Tanpa kata Riana meletakkan nampan berisi makan siang Celi ke atas meja. Tanpa di perintah tangan mungil itu meraih satu potong roti yang di sajikan padanya dan sedetik kemudian roti itu sudah berlabuh di mulut kecilnya.
"Cepat kembali." Riana kembali membelai kepala cucunya sebagai salam perpisahan sebelum wanita itu keluar dari kamar bernaunsa pink itu.
Riana keluar tanpa tahu jiwa cucunya berada di sebelah raga kosong gadis itu. Celi terus memanggil wanita itu berharap suaranya dapat di dengar, dia ingin menyusl tapi tidak bisa di karenakan kakinya yang di lilit oleh rantai, semakin Celi berusaha melawan, rantai itu akan semakin menariknya.
"Rantai sialan!" Celi memaki, dia sebenarnya ketakutan. Namun gadis kecil itu ingin berusaha terlihat tegar agar nenek tua gila yang akhir akhir ini mengganggunya tidak kesenangan.
"Hahaha... Menyerah saja gadis kecil. Datanglah kepadaku."
"Mimpi aja lo nenek tua!" Tidak ada rawut polos dan perkataan manis yang sering Celi tunjukan, gadis kecil itu menunjukkan jiwa dewasanya sepenuhnya.
Walupun dia terlihat kecil, wajahnya tidak menunjukkan demikian. Dia menatap nenek tua itu dengan sorot bengis, dia masih mampu bertahan meski hantu tua itu sudah sedari dulu ingin membawanya pergi.
"Ikutlah denganku, akan kujamin kau tidak akan merasa kesepian."
Suara itu kembali mengalun, Celi menggeram. Ingin sekali dirinya menendang nenek tua itu pergi, tapi apalah daya. Untuk bertahan saja dia sudah membutuhkan usaha keras, dia tidak punya tenaga untuk menendang hantu tua itu.
"Apa sih mau lo! Gak bisa apa ngeliat hidup orang tenang."

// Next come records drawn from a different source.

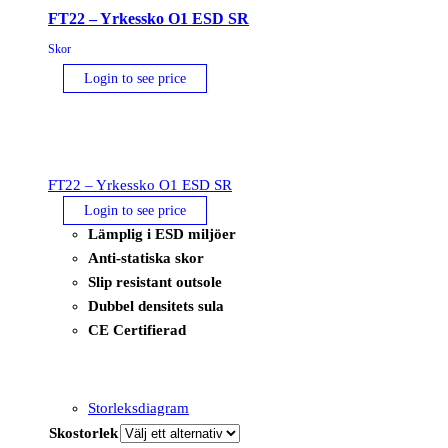
FT22 – Yrkessko O1 ESD SR
Skor
Login to see price
FT22 – Yrkessko O1 ESD SR
Login to see price
Lämplig i ESD miljöer
Anti-statiska skor
Slip resistant outsole
Dubbel densitets sula
CE Certifierad
Storleksdiagram
Skostorlek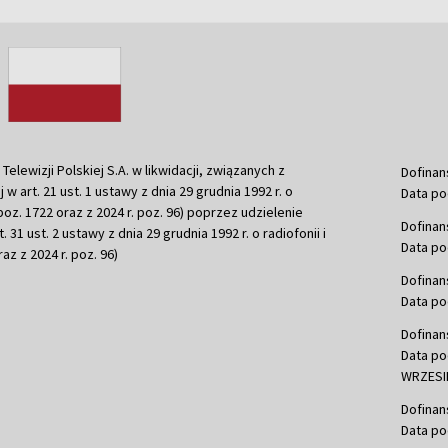
ewizji Polskiej S.A. w likwidacji, związanych z
Dofinan
j w art. 21 ust. 1 ustawy z dnia 29 grudnia 1992 r. o
Data po
r. poz. 1722 oraz z 2024 r. poz. 96) poprzez udzielenie
Dofinan
 31 ust. 2 ustawy z dnia 29 grudnia 1992 r. o radiofonii i
Data po
raz z 2024 r. poz. 96)
Dofinan
Data po
Dofinan
Data po
WRZESIE
Dofinan
Data po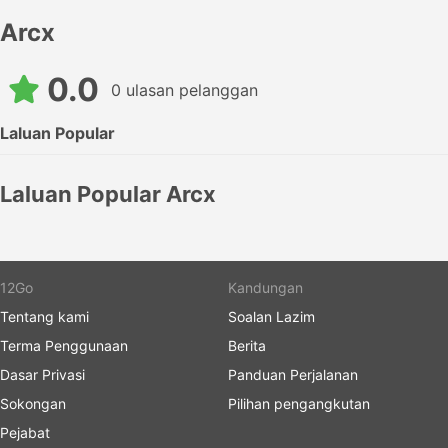
Arcx
0.0
0 ulasan pelanggan
Laluan Popular
Laluan Popular Arcx
12Go
Kandungan
Tentang kami
Soalan Lazim
Terma Penggunaan
Berita
Dasar Privasi
Panduan Perjalanan
Sokongan
Pilihan pengangkutan
Pejabat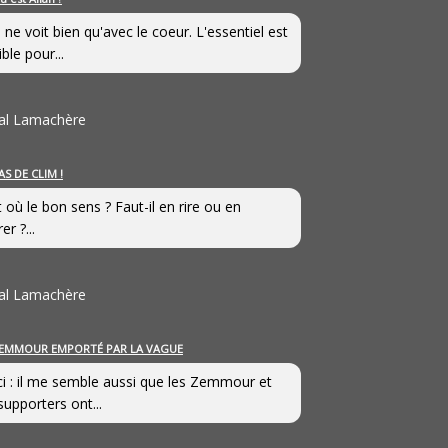
 ne voit bien qu'avec le coeur. L'essentiel est
ible pour...
al Lamachère
AS DE CLIM !
st où le bon sens ? Faut-il en rire ou en
er ?...
al Lamachère
EMMOUR EMPORTÉ PAR LA VAGUE
i : il me semble aussi que les Zemmour et
supporters ont...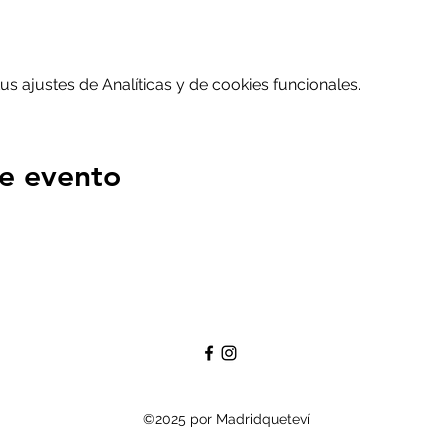
 ajustes de Analíticas y de cookies funcionales.
e evento
©2025 por Madridqueteví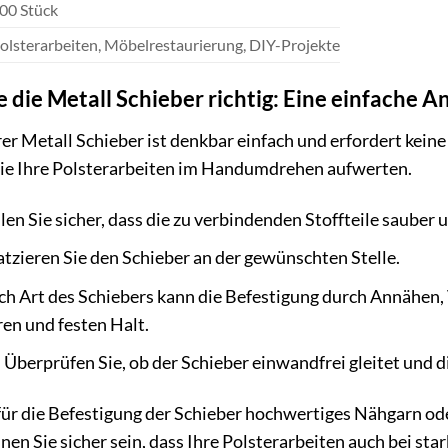
00 Stück
olsterarbeiten, Möbelrestaurierung, DIY-Projekte
 die Metall Schieber richtig: Eine einfache A
r Metall Schieber ist denkbar einfach und erfordert kein
ie Ihre Polsterarbeiten im Handumdrehen aufwerten.
len Sie sicher, dass die zu verbindenden Stoffteile sauber 
atzieren Sie den Schieber an der gewünschten Stelle.
ch Art des Schiebers kann die Befestigung durch Annähen,
ren und festen Halt.
:
Überprüfen Sie, ob der Schieber einwandfrei gleitet und d
ür die Befestigung der Schieber hochwertiges Nähgarn ode
nen Sie sicher sein, dass Ihre Polsterarbeiten auch bei st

"Aku menginginkan jiwamu."
"Jangan harap!"
Rasanya Celi ingin menangis saja, dia tidak bisa terus terusan berada di posisi seperti ini. Sering kali tanpa peringatan jiwanya tertarik keluar seperti ini. Celi sangat kesal karena tidak bisa melawan, tidak ada hal yang bisa dia perbuat untuk menyingkirkan hantu tua itu.
Dirinya sudah sangat lelah, Celi berharap suatu hari nanti penderitaanya ini akan berakhir. Dia tidak ingin terus menerus berurusan dengan makhluk mengerikan seperti nenek tua itu.
Ketika nenek tua itu menghilang, barulah Celi bisa beranfas lega. Gadis kecil itu kini hanya tinggal berusaha kembali masuk kedalam tubuhnya, jangan sampai ada makhluk lain yang menempati tubuh kosongnya itu.
🐚🐚🐚
Rion berdiri menghadap keluar balkon. Di antara jari telunjuk dan tengahnya terselip sebatang rokok yang menyala. Wajahnya tetap datar, tidak ada yang mengetahui apa yang sedang papa muda itu fikirkan.
Angin malam meniup rambut pemuda itu yang agak panjang. Dia menghisap rokoknya sekilas sebelum menjatuhkan puntung rokok itu ke lantai dan menginjaknya.
Dia memejamkan mata menikmati angin malam yang menerpa wajah, menghembuskan nafas dengan kasar berharap masalah yang sedang di pikulnya ikut terhempas.
Ekspresi tenang itu tidak bertahan lama sebelum tiba tiba pemuda itu meledak memukul pintu balkon hingga terbanting dengan kuat. Wajahnya terlihat menggelap, entah apa yang membuatnya tiba tiba emosi begitu.
"Maaf." Suara lirihnya tersapu angin malam yang terasa sangat dingin.
Riana yang berniat memanggil anaknya turun untuk makan malam bersama berhenti di ambang pintu, dia menatap sendu punggung tegap anaknya yang terlihat sangat rapuh di matanya.
Entah cobaan apapun yang sang pencipta berikan pada keluarganya kali ini. Riana berharap mereka segera menemukan titik terangnya.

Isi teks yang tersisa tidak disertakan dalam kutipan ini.